_Records for the task_
Segment Open
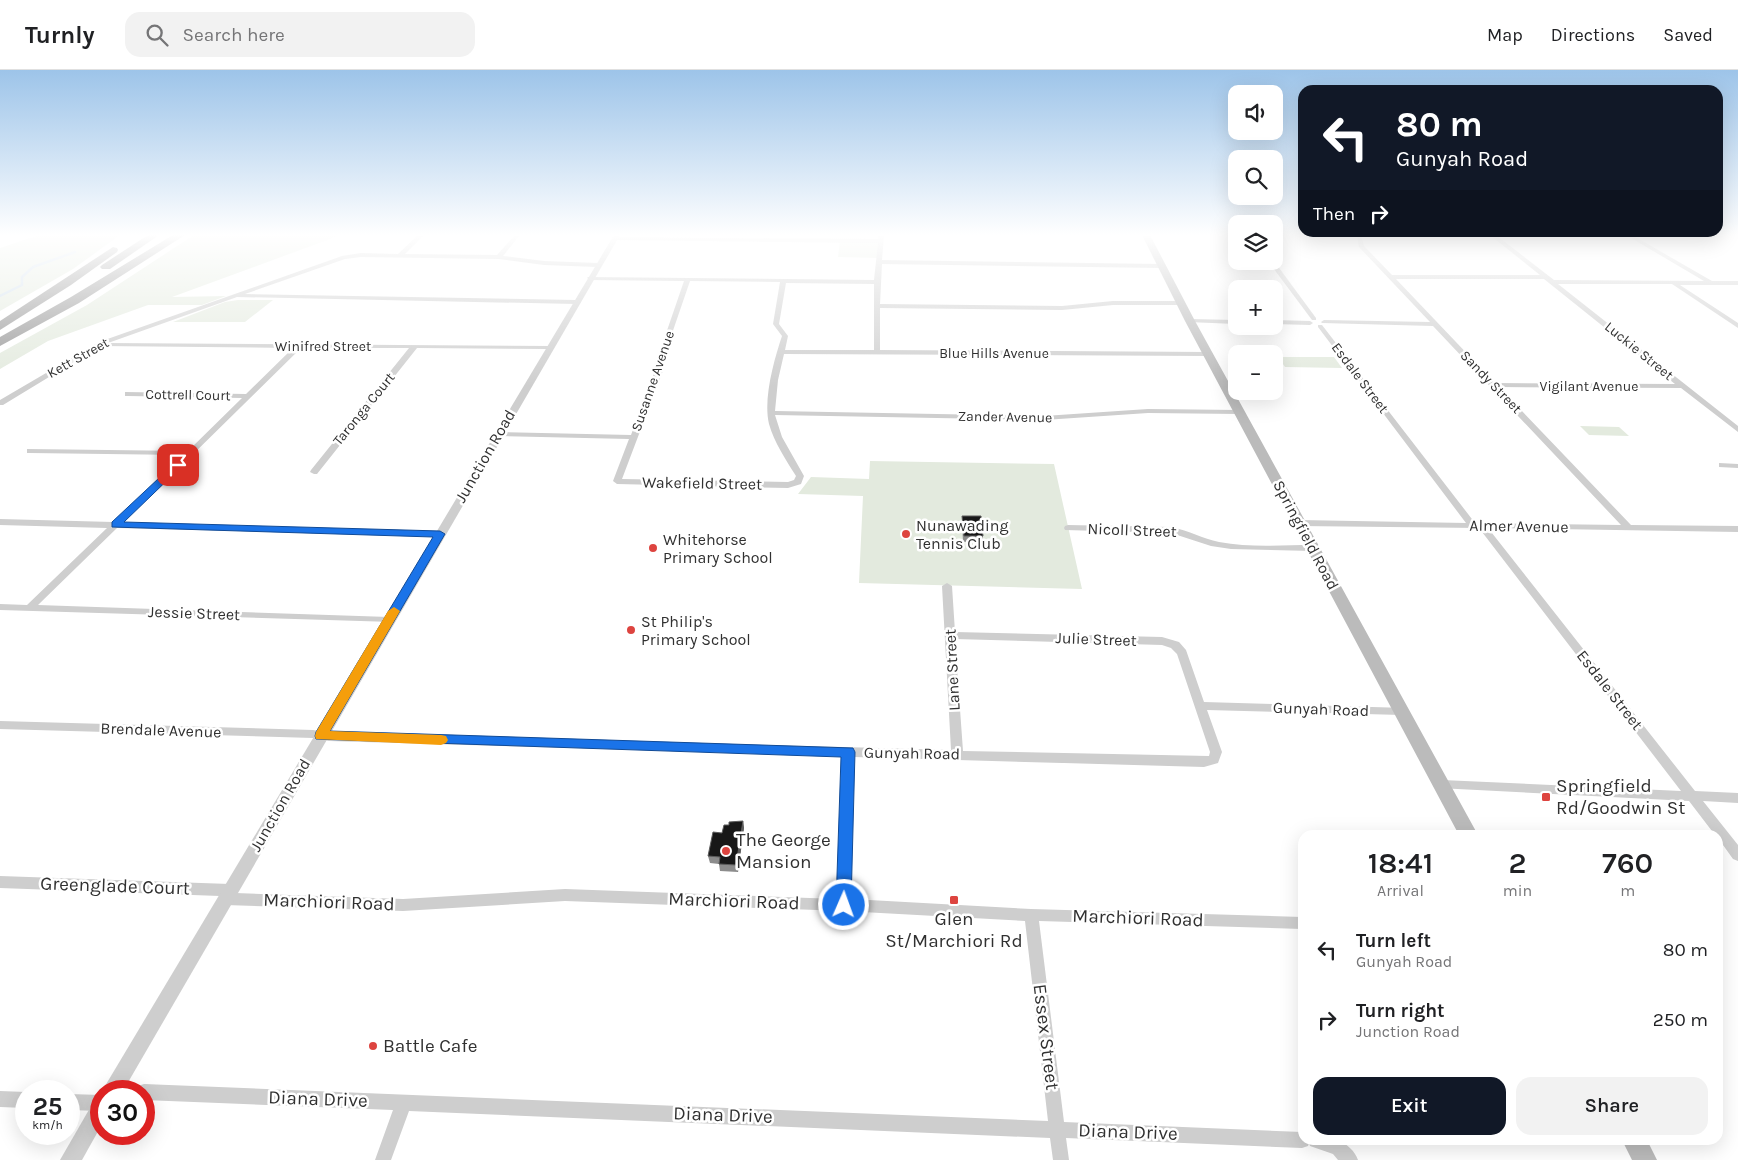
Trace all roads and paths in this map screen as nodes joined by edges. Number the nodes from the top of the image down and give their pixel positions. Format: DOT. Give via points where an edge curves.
graph roads {
  1 [pos="63,286"];
  2 [pos="77,286"];
  3 [pos="93,286"];
  4 [pos="99,286"];
  5 [pos="260,286"];
  6 [pos="585,286"];
  7 [pos="685,286"];
  8 [pos="782,286"];
  9 [pos="877,286"];
  10 [pos="1172,286"];
  11 [pos="1290,286"];
  12 [pos="1399,286"];
  13 [pos="1556,286"];
  14 [pos="1679,286"];
  15 [pos="231,296"];
  16 [pos="576,302"];
  17 [pos="1181,303"];
  18 [pos="877,306"];
  19 [pos="1190,321"];
  20 [pos="1228,322"];
  21 [pos="1283,322"];
  22 [pos="1317,322"];
  23 [pos="1435,324"];
  24 [pos="0,326"];
  25 [pos="1738,326"];
  26 [pos="0,330"];
  27 [pos="0,342"];
  28 [pos="98,344"];
  29 [pos="299,346"];
  30 [pos="414,346"];
  31 [pos="549,347"];
  32 [pos="780,352"];
  33 [pos="877,352"];
  34 [pos="1208,354"];
  35 [pos="1495,385"];
  36 [pos="1682,386"];
  37 [pos="128,394"];
  38 [pos="248,396"];
  39 [pos="0,403"];
  40 [pos="1239,412"];
  41 [pos="770,413"];
  42 [pos="1738,430"];
  43 [pos="499,434"];
  44 [pos="633,437"];
  45 [pos="30,451"];
  46 [pos="190,453"];
  47 [pos="1722,465"];
  48 [pos="1738,466"];
  49 [pos="314,472"];
  50 [pos="617,482"];
  51 [pos="0,522"];
  52 [pos="1299,523"];
  53 [pos="116,525"];
  54 [pos="1477,526"];
  55 [pos="1628,527"];
  56 [pos="1068,528"];
  57 [pos="1738,529"];
  58 [pos="440,534"];
  59 [pos="1313,548"];
  60 [pos="947,586"];
  61 [pos="0,607"];
  62 [pos="29,608"];
  63 [pos="389,620"];
  64 [pos="950,634"];
  65 [pos="1200,706"];
  66 [pos="1402,711"];
  67 [pos="0,725"];
  68 [pos="321,736"];
  69 [pos="848,752"];
  70 [pos="958,754"];
  71 [pos="1442,785"];
  72 [pos="1692,796"];
  73 [pos="1738,798"];
  74 [pos="1466,830"];
  75 [pos="1719,830"];
  76 [pos="1723,836"];
  77 [pos="1738,855"];
  78 [pos="0,882"];
  79 [pos="228,895"];
  80 [pos="844,905"];
  81 [pos="1031,915"];
  82 [pos="1298,923"];
  83 [pos="119,1080"];
  84 [pos="155,1092"];
  85 [pos="0,1099"];
  86 [pos="15,1100"];
  87 [pos="404,1102"];
  88 [pos="90,1126"];
  89 [pos="1057,1129"];
  90 [pos="1298,1140"];
  91 [pos="1326,1145"];
  92 [pos="1637,1145"];
  93 [pos="1344,1154"];
  94 [pos="70,1160"];
  95 [pos="383,1160"];
  96 [pos="1061,1160"];
  97 [pos="1645,1160"];
  1 -- 24 [label="highway"];
  2 -- 26 [label="highway"];
  3 -- 27 [label="highway"];
  4 -- 27 [label="highway"];
  5 -- 15 [label="street, Kett Street"];
  6 -- 16 [label="street, Junction Road"];
  7 -- 44 [label="street, Susanne Avenue" via="660,368"];
  8 -- 32 [label="street" via="776,324 785,336"];
  9 -- 18 [label="street"];
  10 -- 17 [label="main road, Springfield Road"];
  11 -- 22 [label="street, Esdale Street"];
  12 -- 23 [label="street, Sandy Street"];
  13 -- 36 [label="street, Luckie Street"];
  14 -- 25 [label="street"];
  15 -- 16 [label="street"];
  15 -- 28 [label="street, Kett Street"];
  16 -- 31 [label="street, Junction Road"];
  17 -- 18 [label="street" via="1121,302 1062,308"];
  17 -- 19 [label="main road, Springfield Road"];
  18 -- 33 [label="street"];
  19 -- 20 [label="street"];
  19 -- 34 [label="main road, Springfield Road"];
  21 -- 22 [label="street"];
  22 -- 23 [label="street"];
  22 -- 54 [label="street, Esdale Street"];
  23 -- 35 [label="street, Sandy Street"];
  28 -- 29 [label="street, Winifred Street"];
  28 -- 39 [label="street, Kett Street"];
  29 -- 30 [label="street, Winifred Street"];
  29 -- 38 [label="street"];
  30 -- 31 [label="street, Winifred Street"];
  30 -- 49 [label="street, Taronga Court"];
  31 -- 43 [label="street, Junction Road"];
  32 -- 33 [label="street, Blue Hills Avenue"];
  32 -- 41 [label="street"];
  33 -- 34 [label="street, Blue Hills Avenue"];
  34 -- 40 [label="main road, Springfield Road"];
  35 -- 36 [label="street, Vigilant Avenue"];
  35 -- 55 [label="street, Sandy Street"];
  36 -- 42 [label="street, Luckie Street"];
  37 -- 38 [label="street, Cottrell Court"];
  38 -- 46 [label="street"];
  40 -- 41 [label="street, Zander Avenue" via="1148,411 1044,418"];
  40 -- 52 [label="main road, Springfield Road"];
  41 -- 50 [label="street, Wakefield Street" via="800,476 798,482 788,485"];
  43 -- 44 [label="street"];
  43 -- 58 [label="street, Junction Road"];
  44 -- 50 [label="street, Susanne Avenue"];
  45 -- 46 [label="street"];
  46 -- 53 [label="street"];
  47 -- 48 [label="street"];
  51 -- 53 [label="street"];
  52 -- 54 [label="street, Almer Avenue"];
  52 -- 59 [label="main road, Springfield Road"];
  53 -- 58 [label="street"];
  53 -- 62 [label="street"];
  54 -- 55 [label="street, Almer Avenue"];
  54 -- 72 [label="street, Esdale Street"];
  55 -- 57 [label="street, Almer Avenue"];
  56 -- 59 [label="street, Nicoll Street" via="1171,530 1227,546"];
  58 -- 63 [label="street, Junction Road"];
  59 -- 66 [label="main road, Springfield Road"];
  60 -- 64 [label="street, Lane Street"];
  61 -- 62 [label="street, Jessie Street"];
  62 -- 63 [label="street, Jessie Street"];
  63 -- 68 [label="street, Junction Road"];
  64 -- 65 [label="street, Julie Street" via="1162,641 1175,645 1182,653"];
  64 -- 70 [label="street, Lane Street"];
  65 -- 66 [label="street, Gunyah Road"];
  65 -- 70 [label="street, Gunyah Road" via="1216,752 1214,760"];
  66 -- 71 [label="main road, Springfield Road"];
  67 -- 68 [label="street, Brendale Avenue"];
  68 -- 69 [label="street, Gunyah Road"];
  68 -- 79 [label="street, Junction Road"];
  69 -- 70 [label="street, Gunyah Road"];
  69 -- 80 [label="street"];
  71 -- 72 [label="street"];
  71 -- 74 [label="main road, Springfield Road"];
  72 -- 73 [label="street"];
  72 -- 75 [label="street, Esdale Street"];
  76 -- 77 [label="street, Esdale Street"];
  78 -- 79 [label="street, Greenglade Court"];
  79 -- 80 [label="street, Marchiori Road" via="403,905 565,895"];
  79 -- 83 [label="street, Junction Road"];
  80 -- 81 [label="street, Marchiori Road"];
  81 -- 82 [label="street, Marchiori Road"];
  81 -- 89 [label="street, Essex Street"];
  84 -- 87 [label="street, Diana Drive"];
  85 -- 86 [label="street"];
  87 -- 89 [label="street, Diana Drive"];
  87 -- 95 [label="street"];
  88 -- 94 [label="street"];
  89 -- 90 [label="street, Diana Drive"];
  89 -- 96 [label="street, Essex Street"];
  91 -- 93 [label="street"];
  92 -- 97 [label="main road"];
}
Segment Closed
_Exercise requirements_
Everything in the records must be transcribed exactly, except the pictures, which are left out.

_Your response_
Trace all roads and paths in this map screen as nodes joined by edges. Number the nodes from the top of the image down and give their pixel positions. Format: DOT. Give via points where an edge curves.
graph roads {
  1 [pos="63,286"];
  2 [pos="77,286"];
  3 [pos="93,286"];
  4 [pos="99,286"];
  5 [pos="260,286"];
  6 [pos="585,286"];
  7 [pos="685,286"];
  8 [pos="782,286"];
  9 [pos="877,286"];
  10 [pos="1172,286"];
  11 [pos="1290,286"];
  12 [pos="1399,286"];
  13 [pos="1556,286"];
  14 [pos="1679,286"];
  15 [pos="231,296"];
  16 [pos="576,302"];
  17 [pos="1181,303"];
  18 [pos="877,306"];
  19 [pos="1190,321"];
  20 [pos="1228,322"];
  21 [pos="1283,322"];
  22 [pos="1317,322"];
  23 [pos="1435,324"];
  24 [pos="0,326"];
  25 [pos="1738,326"];
  26 [pos="0,330"];
  27 [pos="0,342"];
  28 [pos="98,344"];
  29 [pos="299,346"];
  30 [pos="414,346"];
  31 [pos="549,347"];
  32 [pos="780,352"];
  33 [pos="877,352"];
  34 [pos="1208,354"];
  35 [pos="1495,385"];
  36 [pos="1682,386"];
  37 [pos="128,394"];
  38 [pos="248,396"];
  39 [pos="0,403"];
  40 [pos="1239,412"];
  41 [pos="770,413"];
  42 [pos="1738,430"];
  43 [pos="499,434"];
  44 [pos="633,437"];
  45 [pos="30,451"];
  46 [pos="190,453"];
  47 [pos="1722,465"];
  48 [pos="1738,466"];
  49 [pos="314,472"];
  50 [pos="617,482"];
  51 [pos="0,522"];
  52 [pos="1299,523"];
  53 [pos="116,525"];
  54 [pos="1477,526"];
  55 [pos="1628,527"];
  56 [pos="1068,528"];
  57 [pos="1738,529"];
  58 [pos="440,534"];
  59 [pos="1313,548"];
  60 [pos="947,586"];
  61 [pos="0,607"];
  62 [pos="29,608"];
  63 [pos="389,620"];
  64 [pos="950,634"];
  65 [pos="1200,706"];
  66 [pos="1402,711"];
  67 [pos="0,725"];
  68 [pos="321,736"];
  69 [pos="848,752"];
  70 [pos="958,754"];
  71 [pos="1442,785"];
  72 [pos="1692,796"];
  73 [pos="1738,798"];
  74 [pos="1466,830"];
  75 [pos="1719,830"];
  76 [pos="1723,836"];
  77 [pos="1738,855"];
  78 [pos="0,882"];
  79 [pos="228,895"];
  80 [pos="844,905"];
  81 [pos="1031,915"];
  82 [pos="1298,923"];
  83 [pos="119,1080"];
  84 [pos="155,1092"];
  85 [pos="0,1099"];
  86 [pos="15,1100"];
  87 [pos="404,1102"];
  88 [pos="90,1126"];
  89 [pos="1057,1129"];
  90 [pos="1298,1140"];
  91 [pos="1326,1145"];
  92 [pos="1637,1145"];
  93 [pos="1344,1154"];
  94 [pos="70,1160"];
  95 [pos="383,1160"];
  96 [pos="1061,1160"];
  97 [pos="1645,1160"];
  1 -- 24 [label="highway"];
  2 -- 26 [label="highway"];
  3 -- 27 [label="highway"];
  4 -- 27 [label="highway"];
  5 -- 15 [label="street, Kett Street"];
  6 -- 16 [label="street, Junction Road"];
  7 -- 44 [label="street, Susanne Avenue" via="660,368"];
  8 -- 32 [label="street" via="776,324 785,336"];
  9 -- 18 [label="street"];
  10 -- 17 [label="main road, Springfield Road"];
  11 -- 22 [label="street, Esdale Street"];
  12 -- 23 [label="street, Sandy Street"];
  13 -- 36 [label="street, Luckie Street"];
  14 -- 25 [label="street"];
  15 -- 16 [label="street"];
  15 -- 28 [label="street, Kett Street"];
  16 -- 31 [label="street, Junction Road"];
  17 -- 18 [label="street" via="1121,302 1062,308"];
  17 -- 19 [label="main road, Springfield Road"];
  18 -- 33 [label="street"];
  19 -- 20 [label="street"];
  19 -- 34 [label="main road, Springfield Road"];
  21 -- 22 [label="street"];
  22 -- 23 [label="street"];
  22 -- 54 [label="street, Esdale Street"];
  23 -- 35 [label="street, Sandy Street"];
  28 -- 29 [label="street, Winifred Street"];
  28 -- 39 [label="street, Kett Street"];
  29 -- 30 [label="street, Winifred Street"];
  29 -- 38 [label="street"];
  30 -- 31 [label="street, Winifred Street"];
  30 -- 49 [label="street, Taronga Court"];
  31 -- 43 [label="street, Junction Road"];
  32 -- 33 [label="street, Blue Hills Avenue"];
  32 -- 41 [label="street"];
  33 -- 34 [label="street, Blue Hills Avenue"];
  34 -- 40 [label="main road, Springfield Road"];
  35 -- 36 [label="street, Vigilant Avenue"];
  35 -- 55 [label="street, Sandy Street"];
  36 -- 42 [label="street, Luckie Street"];
  37 -- 38 [label="street, Cottrell Court"];
  38 -- 46 [label="street"];
  40 -- 41 [label="street, Zander Avenue" via="1148,411 1044,418"];
  40 -- 52 [label="main road, Springfield Road"];
  41 -- 50 [label="street, Wakefield Street" via="800,476 798,482 788,485"];
  43 -- 44 [label="street"];
  43 -- 58 [label="street, Junction Road"];
  44 -- 50 [label="street, Susanne Avenue"];
  45 -- 46 [label="street"];
  46 -- 53 [label="street"];
  47 -- 48 [label="street"];
  51 -- 53 [label="street"];
  52 -- 54 [label="street, Almer Avenue"];
  52 -- 59 [label="main road, Springfield Road"];
  53 -- 58 [label="street"];
  53 -- 62 [label="street"];
  54 -- 55 [label="street, Almer Avenue"];
  54 -- 72 [label="street, Esdale Street"];
  55 -- 57 [label="street, Almer Avenue"];
  56 -- 59 [label="street, Nicoll Street" via="1171,530 1227,546"];
  58 -- 63 [label="street, Junction Road"];
  59 -- 66 [label="main road, Springfield Road"];
  60 -- 64 [label="street, Lane Street"];
  61 -- 62 [label="street, Jessie Street"];
  62 -- 63 [label="street, Jessie Street"];
  63 -- 68 [label="street, Junction Road"];
  64 -- 65 [label="street, Julie Street" via="1162,641 1175,645 1182,653"];
  64 -- 70 [label="street, Lane Street"];
  65 -- 66 [label="street, Gunyah Road"];
  65 -- 70 [label="street, Gunyah Road" via="1216,752 1214,760"];
  66 -- 71 [label="main road, Springfield Road"];
  67 -- 68 [label="street, Brendale Avenue"];
  68 -- 69 [label="street, Gunyah Road"];
  68 -- 79 [label="street, Junction Road"];
  69 -- 70 [label="street, Gunyah Road"];
  69 -- 80 [label="street"];
  71 -- 72 [label="street"];
  71 -- 74 [label="main road, Springfield Road"];
  72 -- 73 [label="street"];
  72 -- 75 [label="street, Esdale Street"];
  76 -- 77 [label="street, Esdale Street"];
  78 -- 79 [label="street, Greenglade Court"];
  79 -- 80 [label="street, Marchiori Road" via="403,905 565,895"];
  79 -- 83 [label="street, Junction Road"];
  80 -- 81 [label="street, Marchiori Road"];
  81 -- 82 [label="street, Marchiori Road"];
  81 -- 89 [label="street, Essex Street"];
  84 -- 87 [label="street, Diana Drive"];
  85 -- 86 [label="street"];
  87 -- 89 [label="street, Diana Drive"];
  87 -- 95 [label="street"];
  88 -- 94 [label="street"];
  89 -- 90 [label="street, Diana Drive"];
  89 -- 96 [label="street, Essex Street"];
  91 -- 93 [label="street"];
  92 -- 97 [label="main road"];
}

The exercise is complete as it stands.